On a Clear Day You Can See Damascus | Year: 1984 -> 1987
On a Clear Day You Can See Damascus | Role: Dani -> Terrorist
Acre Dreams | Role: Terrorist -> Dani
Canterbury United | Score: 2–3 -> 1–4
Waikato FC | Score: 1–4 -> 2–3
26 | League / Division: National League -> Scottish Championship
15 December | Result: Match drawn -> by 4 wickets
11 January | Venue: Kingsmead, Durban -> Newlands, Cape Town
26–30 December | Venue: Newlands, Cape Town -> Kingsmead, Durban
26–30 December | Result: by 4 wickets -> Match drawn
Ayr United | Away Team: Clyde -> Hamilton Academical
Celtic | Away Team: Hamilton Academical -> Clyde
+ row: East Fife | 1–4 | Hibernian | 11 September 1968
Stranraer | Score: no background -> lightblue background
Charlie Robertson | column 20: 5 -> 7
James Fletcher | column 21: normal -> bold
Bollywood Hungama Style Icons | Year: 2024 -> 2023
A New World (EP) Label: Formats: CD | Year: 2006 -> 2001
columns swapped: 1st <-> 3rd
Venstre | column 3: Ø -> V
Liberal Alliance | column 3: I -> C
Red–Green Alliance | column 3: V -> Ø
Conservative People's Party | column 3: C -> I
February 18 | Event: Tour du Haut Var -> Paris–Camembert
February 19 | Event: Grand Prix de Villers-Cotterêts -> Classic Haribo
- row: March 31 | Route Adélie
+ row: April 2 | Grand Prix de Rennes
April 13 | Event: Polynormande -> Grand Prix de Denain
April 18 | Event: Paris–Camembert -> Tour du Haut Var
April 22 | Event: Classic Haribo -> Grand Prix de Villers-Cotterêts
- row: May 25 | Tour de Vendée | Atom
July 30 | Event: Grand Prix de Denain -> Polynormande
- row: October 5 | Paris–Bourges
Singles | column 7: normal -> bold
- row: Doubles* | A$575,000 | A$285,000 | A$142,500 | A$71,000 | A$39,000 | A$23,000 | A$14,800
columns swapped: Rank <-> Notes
-*-
__Task description__: Copy out every line of the data above character for character, with no changes.

__Output__:
On a Clear Day You Can See Damascus | Year: 1984 -> 1987
On a Clear Day You Can See Damascus | Role: Dani -> Terrorist
Acre Dreams | Role: Terrorist -> Dani
Canterbury United | Score: 2–3 -> 1–4
Waikato FC | Score: 1–4 -> 2–3
26 | League / Division: National League -> Scottish Championship
15 December | Result: Match drawn -> by 4 wickets
11 January | Venue: Kingsmead, Durban -> Newlands, Cape Town
26–30 December | Venue: Newlands, Cape Town -> Kingsmead, Durban
26–30 December | Result: by 4 wickets -> Match drawn
Ayr United | Away Team: Clyde -> Hamilton Academical
Celtic | Away Team: Hamilton Academical -> Clyde
+ row: East Fife | 1–4 | Hibernian | 11 September 1968
Stranraer | Score: no background -> lightblue background
Charlie Robertson | column 20: 5 -> 7
James Fletcher | column 21: normal -> bold
Bollywood Hungama Style Icons | Year: 2024 -> 2023
A New World (EP) Label: Formats: CD | Year: 2006 -> 2001
columns swapped: 1st <-> 3rd
Venstre | column 3: Ø -> V
Liberal Alliance | column 3: I -> C
Red–Green Alliance | column 3: V -> Ø
Conservative People's Party | column 3: C -> I
February 18 | Event: Tour du Haut Var -> Paris–Camembert
February 19 | Event: Grand Prix de Villers-Cotterêts -> Classic Haribo
- row: March 31 | Route Adélie
+ row: April 2 | Grand Prix de Rennes
April 13 | Event: Polynormande -> Grand Prix de Denain
April 18 | Event: Paris–Camembert -> Tour du Haut Var
April 22 | Event: Classic Haribo -> Grand Prix de Villers-Cotterêts
- row: May 25 | Tour de Vendée | Atom
July 30 | Event: Grand Prix de Denain -> Polynormande
- row: October 5 | Paris–Bourges
Singles | column 7: normal -> bold
- row: Doubles* | A$575,000 | A$285,000 | A$142,500 | A$71,000 | A$39,000 | A$23,000 | A$14,800
columns swapped: Rank <-> Notes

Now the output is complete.